ACTIVITY >>
Replace "Necklace" with "Pendant" wherever it occurs in the items below, and reproduce all of their text with no other changes. Omit the pictures.

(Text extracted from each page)
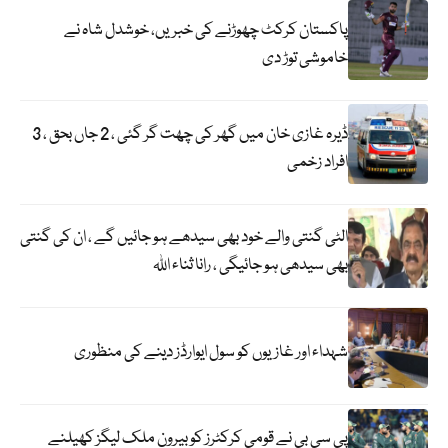
پاکستان کرکٹ چھوڑنے کی خبریں، خوشدل شاہ نے
خاموشی توڑ دی
ڈیرہ غازی خان میں گھر کی چھت گر گئی ، 2 جاں بحق ، 3
افراد زخمی
الٹی گنتی والے خود بھی سیدھے ہو جائیں گے ، ان کی گنتی
بھی سیدھی ہو جائیگی ، رانا ثناء اللہ
شہداء اور غازیوں کو سول ایوارڈز دینے کی منظوری
پی سی بی نے قومی کرکٹرز کو بیرون ملک لیگز کھیلنے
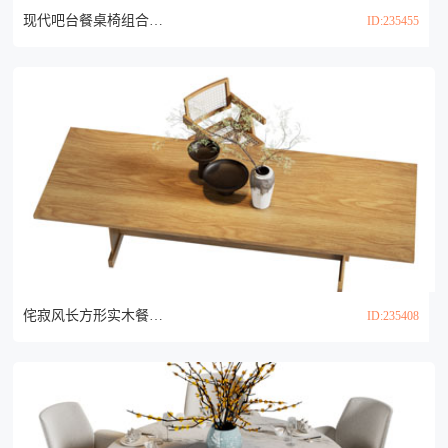
现代吧台餐桌椅组合3d模型
ID:235455
侘寂风长方形实木餐桌椅组合3d模型
ID:235408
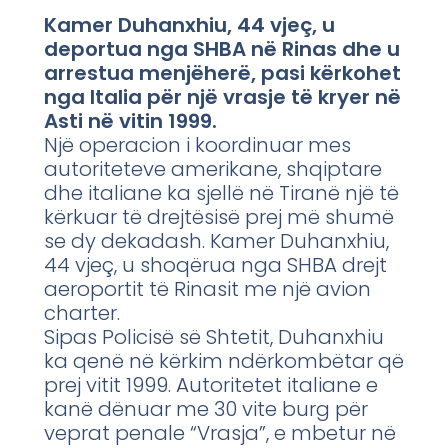
Kamer Duhanxhiu, 44 vjeç, u
deportua nga SHBA në Rinas dhe u
arrestua menjëherë, pasi kërkohet
nga Italia për një vrasje të kryer në
Asti në vitin 1999.
Një operacion i koordinuar mes
autoriteteve amerikane, shqiptare
dhe italiane ka sjellë në Tiranë një të
kërkuar të drejtësisë prej më shumë
se dy dekadash. Kamer Duhanxhiu,
44 vjeç, u shoqërua nga SHBA drejt
aeroportit të Rinasit me një avion
charter.
Sipas Policisë së Shtetit, Duhanxhiu
ka qenë në kërkim ndërkombëtar që
prej vitit 1999. Autoritetet italiane e
kanë dënuar me 30 vite burg për
veprat penale “Vrasja”, e mbetur në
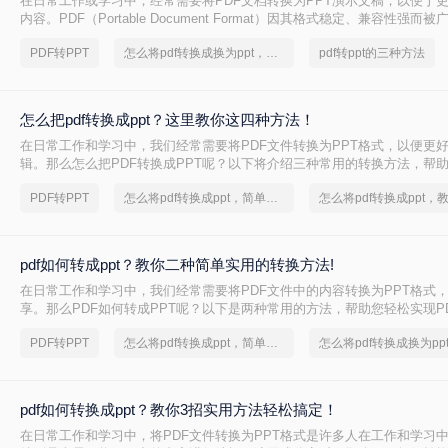
在日常工作或学习中，经常需要将PDF文档转换为PPT演示文稿，以便于
内容。PDF（Portable Document Format）因其格式稳定、兼容性强而
PPT（PowerPoint）则因其动态演示功能而备受青睐。那么pdf怎么转换成
PDF转PPT
怎么将pdf转换成换为ppt，分享一种简单的方法
pdf转ppt的三种方法
绍三种将PDF转换为PPT的高效方法，帮助您轻松完成格式转换。
怎么把pdf转换成ppt？这里教你这四种方法！
在日常工作和学习中，我们经常需要将PDF文件转换为PPT格式，以便更
辑。那么怎么把PDF转换成PPT呢？以下将介绍三种常用的转换方法，帮助
到PPT的转换。
PDF转PPT
怎么将pdf转换成ppt，简单方法教你一招
pdf如何转成ppt？教你二种简单实用的转换方法!
在日常工作和学习中，我们经常需要将PDF文件中的内容转换为PPT格式
享。那么PDF如何转成PPT呢？以下是两种常用的方法，帮助您轻松实现PD
换。
PDF转PPT
怎么将pdf转换成ppt，简单方法教你一招
pdf如何转换成ppt？教你3招实用方法轻松搞定！
在日常工作和学习中，将PDF文件转换为PPT格式是许多人在工作和学习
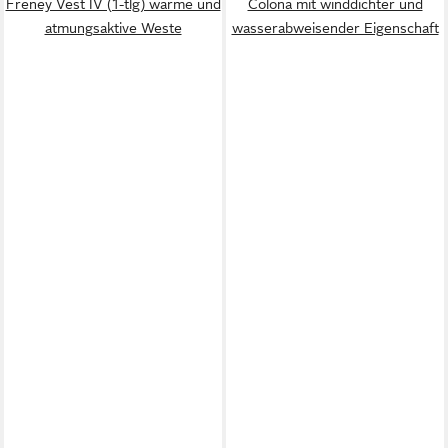
Freney Vest IV (1-tlg) warme und
Colona mit winddichter und
atmungsaktive Weste
wasserabweisender Eigenschaft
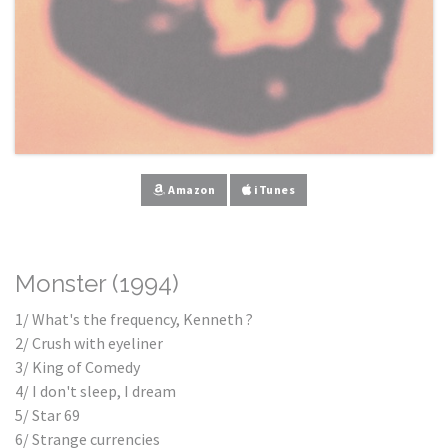
Amazon
iTunes
Monster (1994)
1/ What's the frequency, Kenneth ?
2/ Crush with eyeliner
3/ King of Comedy
4/ I don't sleep, I dream
5/ Star 69
6/ Strange currencies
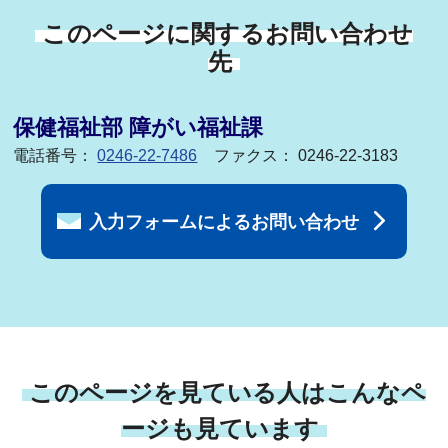
このページに関するお問い合わせ
先
保健福祉部 障がい福祉課
電話番号：
0246-22-7486
ファクス： 0246-22-3183
入力フォームによるお問い合わせ
このページを見ている人はこんなペ
ージも見ています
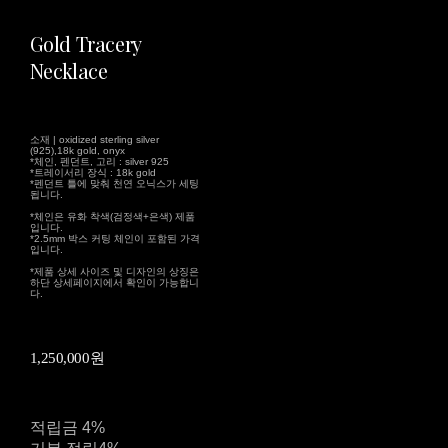
Gold Tracery
Necklace
소재 | oxidized sterling silver
(925),18k gold, onyx
*체인, 펜던트, 고리 : silver 925
*트레이서리 장식 : 18k gold
*펜던트 틀에 맞춰 천연 오닉스가 세팅
됩니다.
*체인은 유화 착색(검정색+은색) 제품
입니다.
*2.5mm 박스 커팅 체인이 포함된 가격
입니다.
*제품 상세 사이즈 및 디자인의 상징은
하단 상세페이지에서 확인이 가능합니
다.
1,250,000원
적립금
4%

YOUR RESPONSE >>
پاکستان کرکٹ چھوڑنے کی خبریں، خوشدل شاہ نے
خاموشی توڑ دی
ڈیرہ غازی خان میں گھر کی چھت گر گئی ، 2 جاں بحق ، 3
افراد زخمی
الٹی گنتی والے خود بھی سیدھے ہو جائیں گے ، ان کی گنتی
بھی سیدھی ہو جائیگی ، رانا ثناء اللہ
شہداء اور غازیوں کو سول ایوارڈز دینے کی منظوری
پی سی بی نے قومی کرکٹرز کو بیرون ملک لیگز کھیلنے
现代吧台餐桌椅组合3d模型
ID:235455
侘寂风长方形实木餐桌椅组合3d模型
ID:235408
Kamer Duhanxhiu, 44 vjeç, u
deportua nga SHBA në Rinas dhe u
arrestua menjëherë, pasi kërkohet
nga Italia për një vrasje të kryer në
Asti në vitin 1999.
Një operacion i koordinuar mes
autoriteteve amerikane, shqiptare
dhe italiane ka sjellë në Tiranë një të
kërkuar të drejtësisë prej më shumë
se dy dekadash. Kamer Duhanxhiu,
44 vjeç, u shoqërua nga SHBA drejt
aeroportit të Rinasit me një avion
charter.
Sipas Policisë së Shtetit, Duhanxhiu
ka qenë në kërkim ndërkombëtar që
prej vitit 1999. Autoritetet italiane e
kanë dënuar me 30 vite burg për
veprat penale “Vrasja”, e mbetur në
在日常工作或学习中，经常需要将PDF文档转换为PPT演示文稿，以便于
内容。PDF（Portable Document Format）因其格式稳定、兼容性强而
PPT（PowerPoint）则因其动态演示功能而备受青睐。那么pdf怎么转换成
PDF转PPT
怎么将pdf转换成换为ppt，分享一种简单的方法
pdf转ppt的三种方法
绍三种将PDF转换为PPT的高效方法，帮助您轻松完成格式转换。
怎么把pdf转换成ppt？这里教你这四种方法！
在日常工作和学习中，我们经常需要将PDF文件转换为PPT格式，以便更
辑。那么怎么把PDF转换成PPT呢？以下将介绍三种常用的转换方法，帮助
到PPT的转换。
PDF转PPT
怎么将pdf转换成ppt，简单方法教你一招
pdf如何转成ppt？教你二种简单实用的转换方法!
在日常工作和学习中，我们经常需要将PDF文件中的内容转换为PPT格式
享。那么PDF如何转成PPT呢？以下是两种常用的方法，帮助您轻松实现PD
换。
PDF转PPT
怎么将pdf转换成ppt，简单方法教你一招
pdf如何转换成ppt？教你3招实用方法轻松搞定！
在日常工作和学习中，将PDF文件转换为PPT格式是许多人在工作和学习
Freney Vest IV (1-tlg) warme und
Colona mit winddichter und
atmungsaktive Weste
wasserabweisender Eigenschaft
Amazon
iTunes
Monster (1994)
1/ What's the frequency, Kenneth ?
2/ Crush with eyeliner
3/ King of Comedy
4/ I don't sleep, I dream
5/ Star 69
6/ Strange currencies
このページに関するお問い合わせ
先
保健福祉部 障がい福祉課
電話番号：
0246-22-7486
ファクス： 0246-22-3183
入力フォームによるお問い合わせ
このページを見ている人はこんなペ
ージも見ています
Gold Tracery
Pendant
소재 | oxidized sterling silver
(925),18k gold, onyx
*체인, 펜던트, 고리 : silver 925
*트레이서리 장식 : 18k gold
*펜던트 틀에 맞춰 천연 오닉스가 세팅
됩니다.
*체인은 유화 착색(검정색+은색) 제품
입니다.
*2.5mm 박스 커팅 체인이 포함된 가격
입니다.
*제품 상세 사이즈 및 디자인의 상징은
하단 상세페이지에서 확인이 가능합니
다.
1,250,000원
적립금
4%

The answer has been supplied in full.